#### Problem statement:
Emit a verbatim copy of the lines running from the line with "Initialize the LED" through the end of the material below.

#### Dataset content:

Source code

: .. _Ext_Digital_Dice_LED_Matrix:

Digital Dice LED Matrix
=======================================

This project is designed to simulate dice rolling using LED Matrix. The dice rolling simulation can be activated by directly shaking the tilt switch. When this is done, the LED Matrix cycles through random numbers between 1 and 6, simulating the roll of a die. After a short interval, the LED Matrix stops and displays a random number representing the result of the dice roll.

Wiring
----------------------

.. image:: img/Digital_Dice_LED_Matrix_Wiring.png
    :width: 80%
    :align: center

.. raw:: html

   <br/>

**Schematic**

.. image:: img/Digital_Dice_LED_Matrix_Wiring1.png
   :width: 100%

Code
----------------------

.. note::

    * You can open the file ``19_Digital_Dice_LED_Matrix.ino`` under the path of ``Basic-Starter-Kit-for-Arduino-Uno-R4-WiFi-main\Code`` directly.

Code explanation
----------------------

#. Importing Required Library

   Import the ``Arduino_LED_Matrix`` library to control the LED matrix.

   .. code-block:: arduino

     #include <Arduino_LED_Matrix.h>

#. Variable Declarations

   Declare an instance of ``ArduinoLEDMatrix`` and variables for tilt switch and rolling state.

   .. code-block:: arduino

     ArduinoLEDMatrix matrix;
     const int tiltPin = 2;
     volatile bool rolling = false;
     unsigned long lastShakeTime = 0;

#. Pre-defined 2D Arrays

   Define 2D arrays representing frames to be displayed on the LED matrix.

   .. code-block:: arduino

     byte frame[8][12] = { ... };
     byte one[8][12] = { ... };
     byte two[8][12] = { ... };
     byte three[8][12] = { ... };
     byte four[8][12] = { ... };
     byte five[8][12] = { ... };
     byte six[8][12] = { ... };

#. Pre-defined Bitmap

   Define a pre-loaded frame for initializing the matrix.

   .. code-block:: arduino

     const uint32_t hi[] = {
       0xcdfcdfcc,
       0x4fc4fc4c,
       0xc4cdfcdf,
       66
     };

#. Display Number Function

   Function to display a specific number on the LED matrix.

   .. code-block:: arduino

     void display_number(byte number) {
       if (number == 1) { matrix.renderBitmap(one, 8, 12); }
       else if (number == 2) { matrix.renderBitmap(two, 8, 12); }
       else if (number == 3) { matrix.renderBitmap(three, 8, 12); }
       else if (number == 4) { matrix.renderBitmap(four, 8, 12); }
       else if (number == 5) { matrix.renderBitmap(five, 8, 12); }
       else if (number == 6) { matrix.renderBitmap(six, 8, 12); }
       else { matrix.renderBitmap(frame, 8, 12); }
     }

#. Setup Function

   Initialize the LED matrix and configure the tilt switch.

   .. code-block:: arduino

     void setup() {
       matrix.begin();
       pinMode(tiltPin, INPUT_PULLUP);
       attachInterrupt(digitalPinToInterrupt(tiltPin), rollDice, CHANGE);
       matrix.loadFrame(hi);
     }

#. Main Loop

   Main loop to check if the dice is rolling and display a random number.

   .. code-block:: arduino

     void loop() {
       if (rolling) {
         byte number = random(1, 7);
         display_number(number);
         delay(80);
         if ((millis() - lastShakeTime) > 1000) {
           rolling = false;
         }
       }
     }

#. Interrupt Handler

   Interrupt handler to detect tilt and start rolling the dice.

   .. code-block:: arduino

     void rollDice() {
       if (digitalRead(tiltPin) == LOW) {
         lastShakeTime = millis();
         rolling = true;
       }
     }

#### Written solution:
   Initialize the LED matrix and configure the tilt switch.

   .. code-block:: arduino

     void setup() {
       matrix.begin();
       pinMode(tiltPin, INPUT_PULLUP);
       attachInterrupt(digitalPinToInterrupt(tiltPin), rollDice, CHANGE);
       matrix.loadFrame(hi);
     }

#. Main Loop

   Main loop to check if the dice is rolling and display a random number.

   .. code-block:: arduino

     void loop() {
       if (rolling) {
         byte number = random(1, 7);
         display_number(number);
         delay(80);
         if ((millis() - lastShakeTime) > 1000) {
           rolling = false;
         }
       }
     }

#. Interrupt Handler

   Interrupt handler to detect tilt and start rolling the dice.

   .. code-block:: arduino

     void rollDice() {
       if (digitalRead(tiltPin) == LOW) {
         lastShakeTime = millis();
         rolling = true;
       }
     }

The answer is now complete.